Example - if you use MFC - you can show that programming a simple task in MFC is 3 times slower than in winforms. so after x months, the benefit from not upgrading will be lost.

with equipment it is even easier, as the older the equipment gets, the more mal-functions there are and it is easy to show (usually after the 3 years covarage everything starts to break, and I think it's planned like this. it didn't use to be but these days it does).

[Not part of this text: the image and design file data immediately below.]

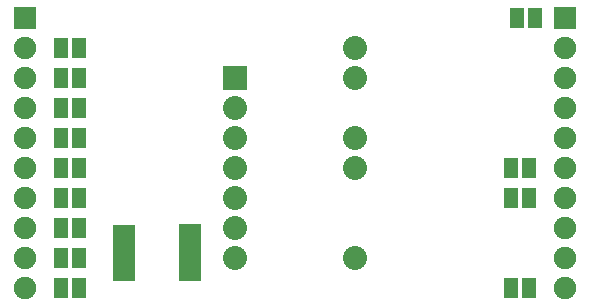
<source format=gts>
G04 (created by PCBNEW-RS274X (2012-01-19 BZR 3256)-stable) date 1/26/2013 3:19:43 PM*
G01*
G70*
G90*
%MOIN*%
G04 Gerber Fmt 3.4, Leading zero omitted, Abs format*
%FSLAX34Y34*%
G04 APERTURE LIST*
%ADD10C,0.006000*%
%ADD11R,0.075000X0.037000*%
%ADD12R,0.045000X0.065000*%
%ADD13R,0.075000X0.075000*%
%ADD14C,0.075000*%
%ADD15R,0.080000X0.080000*%
%ADD16C,0.080000*%
G04 APERTURE END LIST*
G54D10*
G54D11*
X43300Y-52540D03*
X43300Y-52790D03*
X43300Y-53050D03*
X43300Y-53300D03*
X43300Y-53560D03*
X43300Y-53815D03*
X43300Y-54070D03*
X45500Y-54070D03*
X45500Y-53815D03*
X45500Y-53560D03*
X45500Y-53300D03*
X45500Y-53045D03*
X45500Y-52790D03*
X45500Y-52535D03*
G54D12*
X56200Y-50500D03*
X56800Y-50500D03*
X56200Y-51500D03*
X56800Y-51500D03*
X41800Y-51500D03*
X41200Y-51500D03*
X41800Y-50500D03*
X41200Y-50500D03*
X41800Y-49500D03*
X41200Y-49500D03*
X41800Y-48500D03*
X41200Y-48500D03*
X41800Y-47500D03*
X41200Y-47500D03*
X41800Y-46500D03*
X41200Y-46500D03*
X56800Y-54500D03*
X56200Y-54500D03*
X41800Y-54500D03*
X41200Y-54500D03*
X41800Y-53500D03*
X41200Y-53500D03*
X41800Y-52500D03*
X41200Y-52500D03*
X56400Y-45500D03*
X57000Y-45500D03*
G54D13*
X58000Y-45500D03*
G54D14*
X58000Y-46500D03*
X58000Y-47500D03*
X58000Y-48500D03*
X58000Y-49500D03*
X58000Y-50500D03*
X58000Y-51500D03*
X58000Y-52500D03*
X58000Y-53500D03*
X58000Y-54500D03*
G54D13*
X40000Y-45500D03*
G54D14*
X40000Y-46500D03*
X40000Y-47500D03*
X40000Y-48500D03*
X40000Y-49500D03*
X40000Y-50500D03*
X40000Y-51500D03*
X40000Y-52500D03*
X40000Y-53500D03*
X40000Y-54500D03*
G54D15*
X47000Y-47500D03*
G54D16*
X47000Y-48500D03*
X47000Y-50500D03*
X47000Y-52500D03*
X47000Y-53500D03*
X51000Y-53500D03*
X51000Y-49500D03*
X51000Y-47500D03*
X47000Y-49500D03*
X47000Y-51500D03*
X51000Y-46500D03*
X51000Y-50500D03*
M02*

</source>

with infrastructure - again - if you have oracle 7.6 - show how much more time (money) you spend on administration and how less will be spent in 11g.

ect. ect. ect.

eventually manager wants to see ROI... TCO... BLA BLA BLA so you need to give them that.

Dani
There is something more.. it used to add something to my claims in my last position, if good people get bored with old technology, good people won't stay.
Dani
i agree with all points above, but i am trying to figure out the best way to visualize this . . .
ooo
Excel Graphs.... or whatever you use. show that staying in same place will cost more money in the long term, and add the "un-messured" factor of HR - that can't be measured directly by money, but effects the team performance...
Dani
+2  A: 

Being a bit cynical about it, I would say phrase every thing in terms of money. If you can't re-write your technical agenda in terms of money made or money saved, then why are you doing it at all?

Also, there is an article on "technical debt in financial terms" that I found very useful at:

http://forums.construx.com/blogs/stevemcc/archive/2007/11/01/technical-debt-2.aspx

One of the more interesting points, to me, is "One of the important implications of technical debt is that it must be serviced, i.e., once you incur a debt there will be interest charges."